柳澤協二(元防衛省幹部、国際地政学研究所理事長)

 「安倍晋三首相は退陣すべきか」という今回のテーマだが、その問題の立て方には、必ずしも同意できない。自民党の中に、異次元金融緩和や日米同盟強化路線に対する小さな異論はあるものの、安倍首相の政策に代わる経済・安全保障のビジョンを描く政治勢力は存在しない。そして誰がやっても安倍政治の継続となるのであれば、首相が退陣してもしなくても、日本の国家戦略は変わらないからだ。

 しかし、財務省による行政文書改ざんやセクハラ疑惑、防衛省の日報隠ぺい疑惑、幹部自衛官による野党議員への暴言など、首相を頂点とする行政機構の不祥事が同時多発的に起きている現状を見ると、指揮官の統率力の問題を考えないわけにはいかない。

 組織が弛緩(しかん)して問題が噴出すると、組織は問題処理に追われてエネルギーを浪費し疲弊する。その疲弊が新たな問題を生んで、負のスパイラルが無限に続いていく。組織の構成員は責任を押し付け合い、自己保身に走る。これは「負け戦(いくさ)」のパターンである。

 「負けること」自体が問題なのではなく、負けが士気を阻喪(そそう)させることが問題なのだ。それを食い止めることこそ、指揮官の最大の役割となる。
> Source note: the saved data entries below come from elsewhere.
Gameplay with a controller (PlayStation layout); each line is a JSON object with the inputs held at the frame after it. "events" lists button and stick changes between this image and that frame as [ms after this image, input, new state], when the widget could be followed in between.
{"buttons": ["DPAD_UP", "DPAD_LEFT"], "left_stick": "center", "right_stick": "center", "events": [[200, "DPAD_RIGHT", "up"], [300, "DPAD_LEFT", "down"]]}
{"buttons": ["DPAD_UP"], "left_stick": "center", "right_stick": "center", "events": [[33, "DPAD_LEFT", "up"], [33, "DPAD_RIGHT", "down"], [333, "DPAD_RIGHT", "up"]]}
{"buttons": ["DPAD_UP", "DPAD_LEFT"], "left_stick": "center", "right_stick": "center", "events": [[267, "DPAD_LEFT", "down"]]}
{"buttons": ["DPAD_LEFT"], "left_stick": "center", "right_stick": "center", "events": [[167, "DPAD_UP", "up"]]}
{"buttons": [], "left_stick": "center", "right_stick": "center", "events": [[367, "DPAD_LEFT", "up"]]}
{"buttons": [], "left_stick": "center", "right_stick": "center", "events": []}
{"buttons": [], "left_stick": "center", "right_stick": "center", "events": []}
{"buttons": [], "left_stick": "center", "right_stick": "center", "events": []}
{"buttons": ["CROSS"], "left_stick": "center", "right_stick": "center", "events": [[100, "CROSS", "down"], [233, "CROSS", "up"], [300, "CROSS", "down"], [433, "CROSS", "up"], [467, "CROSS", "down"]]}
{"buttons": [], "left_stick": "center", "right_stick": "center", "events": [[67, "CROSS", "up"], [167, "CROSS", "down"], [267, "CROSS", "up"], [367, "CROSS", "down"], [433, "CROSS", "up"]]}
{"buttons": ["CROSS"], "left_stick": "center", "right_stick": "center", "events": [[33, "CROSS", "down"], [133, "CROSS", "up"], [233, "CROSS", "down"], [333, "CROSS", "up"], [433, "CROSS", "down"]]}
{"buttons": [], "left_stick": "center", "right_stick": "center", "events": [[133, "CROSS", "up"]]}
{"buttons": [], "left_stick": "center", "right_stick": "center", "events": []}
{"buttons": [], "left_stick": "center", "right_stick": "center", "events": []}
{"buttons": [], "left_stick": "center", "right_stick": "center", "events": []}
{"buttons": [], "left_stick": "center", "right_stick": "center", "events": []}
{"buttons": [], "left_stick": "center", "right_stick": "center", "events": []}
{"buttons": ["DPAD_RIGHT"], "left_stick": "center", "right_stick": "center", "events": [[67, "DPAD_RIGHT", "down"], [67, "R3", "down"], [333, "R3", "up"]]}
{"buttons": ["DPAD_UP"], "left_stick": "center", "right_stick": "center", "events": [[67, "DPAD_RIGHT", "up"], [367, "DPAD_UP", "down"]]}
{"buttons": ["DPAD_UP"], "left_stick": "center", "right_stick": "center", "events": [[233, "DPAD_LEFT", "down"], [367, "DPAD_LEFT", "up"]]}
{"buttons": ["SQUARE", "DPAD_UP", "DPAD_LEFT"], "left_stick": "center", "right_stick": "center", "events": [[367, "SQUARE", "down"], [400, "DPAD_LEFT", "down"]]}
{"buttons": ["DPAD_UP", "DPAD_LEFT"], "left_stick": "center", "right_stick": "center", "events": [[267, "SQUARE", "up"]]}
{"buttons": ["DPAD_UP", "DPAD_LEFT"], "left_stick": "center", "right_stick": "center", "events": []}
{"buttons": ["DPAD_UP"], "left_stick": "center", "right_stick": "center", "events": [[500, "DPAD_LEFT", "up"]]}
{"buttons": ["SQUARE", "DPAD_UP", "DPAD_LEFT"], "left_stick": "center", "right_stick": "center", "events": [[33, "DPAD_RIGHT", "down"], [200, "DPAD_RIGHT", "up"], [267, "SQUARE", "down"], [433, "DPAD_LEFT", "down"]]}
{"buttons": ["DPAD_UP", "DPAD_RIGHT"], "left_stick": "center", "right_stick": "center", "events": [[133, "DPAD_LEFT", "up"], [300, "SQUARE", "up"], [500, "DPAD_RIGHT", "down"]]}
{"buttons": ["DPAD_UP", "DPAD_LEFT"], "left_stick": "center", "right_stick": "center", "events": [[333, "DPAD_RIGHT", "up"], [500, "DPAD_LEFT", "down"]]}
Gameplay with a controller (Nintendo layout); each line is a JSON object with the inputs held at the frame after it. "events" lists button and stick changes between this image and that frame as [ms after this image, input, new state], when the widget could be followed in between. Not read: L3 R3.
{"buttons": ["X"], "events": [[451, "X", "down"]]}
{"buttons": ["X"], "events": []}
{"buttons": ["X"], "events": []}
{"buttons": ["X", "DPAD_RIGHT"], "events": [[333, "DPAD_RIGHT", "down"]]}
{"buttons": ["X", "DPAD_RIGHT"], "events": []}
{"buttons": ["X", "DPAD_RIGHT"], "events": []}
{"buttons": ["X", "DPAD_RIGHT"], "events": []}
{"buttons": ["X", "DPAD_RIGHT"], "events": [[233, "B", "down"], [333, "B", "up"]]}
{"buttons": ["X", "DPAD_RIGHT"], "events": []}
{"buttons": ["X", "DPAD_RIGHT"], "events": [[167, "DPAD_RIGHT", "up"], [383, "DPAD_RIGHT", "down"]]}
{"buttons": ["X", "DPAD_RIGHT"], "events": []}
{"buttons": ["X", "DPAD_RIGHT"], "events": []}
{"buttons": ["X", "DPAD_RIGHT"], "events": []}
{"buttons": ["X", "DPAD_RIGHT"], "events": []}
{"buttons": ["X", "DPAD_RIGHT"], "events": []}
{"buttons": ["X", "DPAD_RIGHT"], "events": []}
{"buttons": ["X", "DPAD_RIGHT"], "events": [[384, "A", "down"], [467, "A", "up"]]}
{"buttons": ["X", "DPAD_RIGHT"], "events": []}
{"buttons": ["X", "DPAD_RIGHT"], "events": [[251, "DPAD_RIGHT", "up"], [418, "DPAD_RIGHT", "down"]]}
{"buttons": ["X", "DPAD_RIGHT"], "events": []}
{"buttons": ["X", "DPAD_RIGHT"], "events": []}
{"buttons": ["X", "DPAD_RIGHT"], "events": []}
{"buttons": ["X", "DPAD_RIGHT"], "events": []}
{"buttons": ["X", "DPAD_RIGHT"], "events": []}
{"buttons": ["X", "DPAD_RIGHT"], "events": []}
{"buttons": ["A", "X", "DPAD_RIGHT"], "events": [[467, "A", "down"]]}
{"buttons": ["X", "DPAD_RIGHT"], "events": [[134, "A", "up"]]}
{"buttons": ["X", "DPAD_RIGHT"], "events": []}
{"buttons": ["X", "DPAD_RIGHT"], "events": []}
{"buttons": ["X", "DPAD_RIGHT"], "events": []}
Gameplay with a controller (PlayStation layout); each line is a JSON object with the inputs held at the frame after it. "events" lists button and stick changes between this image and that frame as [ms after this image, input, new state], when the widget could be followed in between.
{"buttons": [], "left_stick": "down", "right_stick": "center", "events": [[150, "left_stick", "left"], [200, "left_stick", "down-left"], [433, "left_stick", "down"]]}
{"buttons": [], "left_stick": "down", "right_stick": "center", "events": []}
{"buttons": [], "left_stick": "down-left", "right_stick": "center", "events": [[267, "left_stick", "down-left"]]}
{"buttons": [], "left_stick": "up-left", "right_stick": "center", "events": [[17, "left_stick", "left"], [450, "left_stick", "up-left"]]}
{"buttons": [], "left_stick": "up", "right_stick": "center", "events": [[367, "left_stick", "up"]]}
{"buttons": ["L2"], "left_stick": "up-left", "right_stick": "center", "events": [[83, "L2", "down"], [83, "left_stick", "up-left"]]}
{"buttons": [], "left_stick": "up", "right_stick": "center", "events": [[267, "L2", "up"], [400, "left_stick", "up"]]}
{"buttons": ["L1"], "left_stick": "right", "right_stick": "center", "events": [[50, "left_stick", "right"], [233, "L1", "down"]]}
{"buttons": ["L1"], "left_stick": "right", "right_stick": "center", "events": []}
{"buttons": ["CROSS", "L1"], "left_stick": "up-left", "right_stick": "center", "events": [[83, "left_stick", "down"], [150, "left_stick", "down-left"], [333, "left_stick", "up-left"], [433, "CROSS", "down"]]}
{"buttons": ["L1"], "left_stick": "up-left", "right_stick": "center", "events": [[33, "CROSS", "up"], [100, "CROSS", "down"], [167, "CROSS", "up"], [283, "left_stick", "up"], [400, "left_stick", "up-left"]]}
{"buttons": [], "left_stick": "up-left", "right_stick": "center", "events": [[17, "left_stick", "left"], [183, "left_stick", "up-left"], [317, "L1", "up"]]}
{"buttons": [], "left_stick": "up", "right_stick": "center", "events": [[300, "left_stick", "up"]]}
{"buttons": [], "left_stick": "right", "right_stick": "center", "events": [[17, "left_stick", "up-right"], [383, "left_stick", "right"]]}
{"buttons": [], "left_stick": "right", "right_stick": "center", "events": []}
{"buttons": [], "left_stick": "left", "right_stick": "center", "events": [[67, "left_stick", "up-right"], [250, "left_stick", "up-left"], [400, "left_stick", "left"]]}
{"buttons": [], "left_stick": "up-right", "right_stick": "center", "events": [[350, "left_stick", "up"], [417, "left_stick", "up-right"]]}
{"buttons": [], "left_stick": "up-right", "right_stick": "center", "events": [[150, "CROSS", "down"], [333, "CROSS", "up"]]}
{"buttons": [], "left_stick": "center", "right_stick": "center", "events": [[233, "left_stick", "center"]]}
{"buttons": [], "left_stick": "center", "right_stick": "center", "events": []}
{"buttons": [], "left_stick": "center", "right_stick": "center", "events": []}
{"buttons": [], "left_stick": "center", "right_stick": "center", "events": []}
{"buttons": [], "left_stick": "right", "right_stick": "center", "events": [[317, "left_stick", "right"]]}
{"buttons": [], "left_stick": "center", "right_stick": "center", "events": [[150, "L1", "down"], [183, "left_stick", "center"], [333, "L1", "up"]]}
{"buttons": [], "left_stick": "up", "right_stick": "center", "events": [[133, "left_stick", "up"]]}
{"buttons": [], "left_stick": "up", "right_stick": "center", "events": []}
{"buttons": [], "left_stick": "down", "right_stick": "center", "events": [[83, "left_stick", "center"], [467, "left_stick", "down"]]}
そのためには、一時の負けが次の勝利に結びつくことを納得させ、自軍の精神的優位を信じさせなければならない。

 森友問題について言えば、国有地を安価に払い下げたことが法律上適切だったかどうかを論じるのではなく、日本全体にとって安ければ安いほどよかったという道義的確信を持たせなければ、何のために現場が無理をして値下げしたのかが分からない。

 国民に分からせる以前に、動いた現場が納得しなければならない。そうでなければ、「危ない橋」を渡る現場の士気が上がるはずはない。

 「所詮は上が決めることだから言う通りにしておけ」という気分で仕事をすれば、誰だってミスをする。その責任を現場に押し付けられれば、現場は中央を信用しなくなる。安倍首相は「最終的責任は内閣の長たる自分にある」と言っている。

 だが、その責任とは「膿(うみ)を出し切って信頼を回復すること」だ。「膿」は現場にあって、首相自身にはないことを前提としている。

 もちろん、ヘマをやった実行者は罰せられるべきだ。だがそれは、取り締まりの原理であって、組織統率の原理ではない。首相辞任か担当大臣の辞任かはともかく、「現場のミスがこんなに大きな結果を招く」ことを思い知らせてこそ、組織の緊張感がよみがえる。

 クラウゼヴィッツは、戦争を政治目的達成の手段と位置付けている。戦略とは、実現しようとする目標達成のために個々の戦闘をいかに組み合わせるかを考えることだ。それは、使うものが戦闘か外交か、あるいは法律、司法、マスコミなど、その手段に違いはあっても複雑な組織を使って目的を達成する「術」である政治戦略にも適用できる。

 クラウゼヴィッツの「戦争論」は、戦争が人類の事業の中で最も錯誤に満ちた営みであることを強調している。組織が大きくなり、相互の連携が複雑化するほど、一つの錯誤が全体に影響する。

 戦争でも政治でも、指揮官が自らの意図を正確に伝えず、各部署が勝手に忖度(そんたく)して動くならば、錯誤は必ず起きる。現場は自らの役割を理解できず、何もしないか余計なことをするか、右往左往してやがて疲弊し、機能を停止する。